Context: Navigating the knowledge of Stack Overflow (SO) remains challenging. To make the posts vivid to users, SO allows users to write and edit posts with Markdown or HTML so that users can leverage various formatting styles (e.g., bold, italic, and code) to highlight the important information. Nonetheless, there have been limited studies on the highlighted information. Objective: We carried out the first large-scale exploratory study on the information highlighted in SO answers in our recent study. To extend our previous study, we develop approaches to automatically recommend highlighted content with formatting styles using neural network architectures initially designed for the Named Entity Recognition task. Method: In this paper, we studied 31,169,429 answers of Stack Overflow. For training recommendation models, we choose CNN-based and BERT-based models for each type of formatting (i.e., Bold, Italic, Code, and Heading) using the information highlighting dataset we collected from SO answers. Results: Our models achieve a precision ranging from 0.50 to 0.72 for different formatting types. It is easier to build a model to recommend Code than other types. Models for text formatting types (i.e., Heading, Bold, and Italic) suffer low recall. Our analysis of failure cases indicates that the majority of the failure cases are due to missing identification. One explanation is that the models are easy to learn the frequent highlighted words while struggling to learn less frequent words (i.g., long-tail knowledge). Conclusion: Our findings suggest that it is possible to develop recommendation models for highlighting information for answers with different formatting styles on Stack Overflow.

翻译：背景：浏览Stack Overflow（SO）中的知识仍然具有挑战性。为使帖子对用户更直观，SO允许用户使用Markdown或HTML编写和编辑帖子，从而利用多种格式样式（如粗体、斜体和代码）来突出重要信息。然而，目前对高亮信息的研究十分有限。目标：在我们近期的研究中，首次对SO答案中的高亮信息进行了大规模探索性研究。
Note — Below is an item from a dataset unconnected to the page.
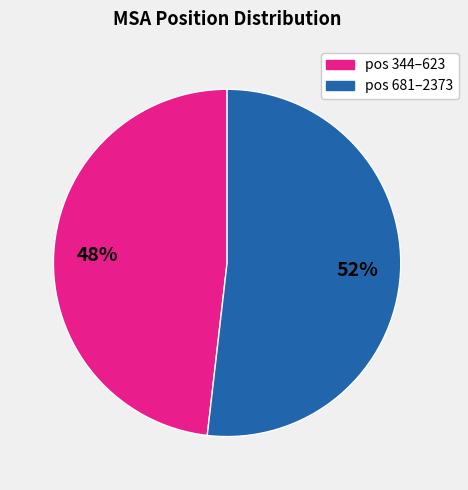

How many slices are in this pie chart?

2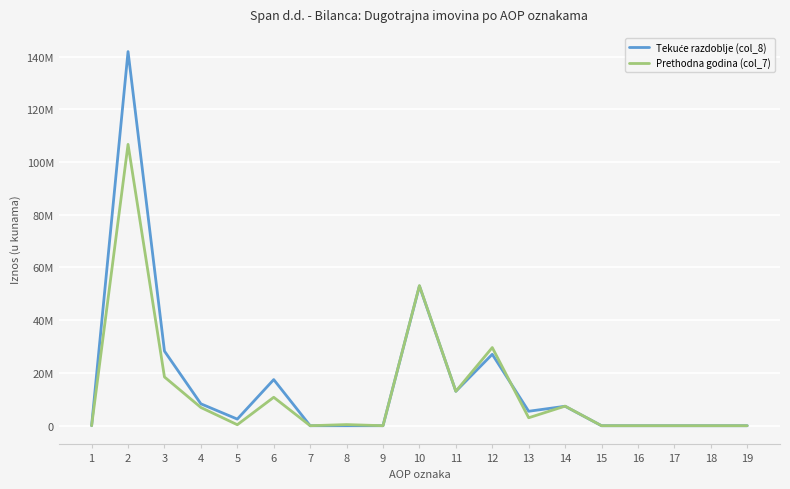

Is this an area chart (filled region under the line)?

No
为拓展前期工作，我们开发了基于最初为命名实体识别任务设计的神经网络架构的方法，来自动推荐带有格式样式的高亮内容。方法：本文研究了31,169,429条Stack Overflow答案。为训练推荐模型，我们利用从SO答案中收集的信息高亮数据集，针对每种格式类型（即粗体、斜体、代码和标题）分别选择基于CNN和基于BERT的模型。结果：对于不同格式类型，我们的模型实现了0.50至0.72的精确率。与其它类型相比，为代码构建推荐模型更容易。文本格式类型（即标题、粗体和斜体）的模型召回率较低。通过对失败案例的分析，我们发现大多数失败案例源于识别缺失。一种解释是，模型容易学习高频高亮词汇，但在处理低频词汇（即长尾知识）时表现欠佳。结论：研究结果表明，为Stack Overflow上不同格式样式的答案开发高亮信息推荐模型是可行的。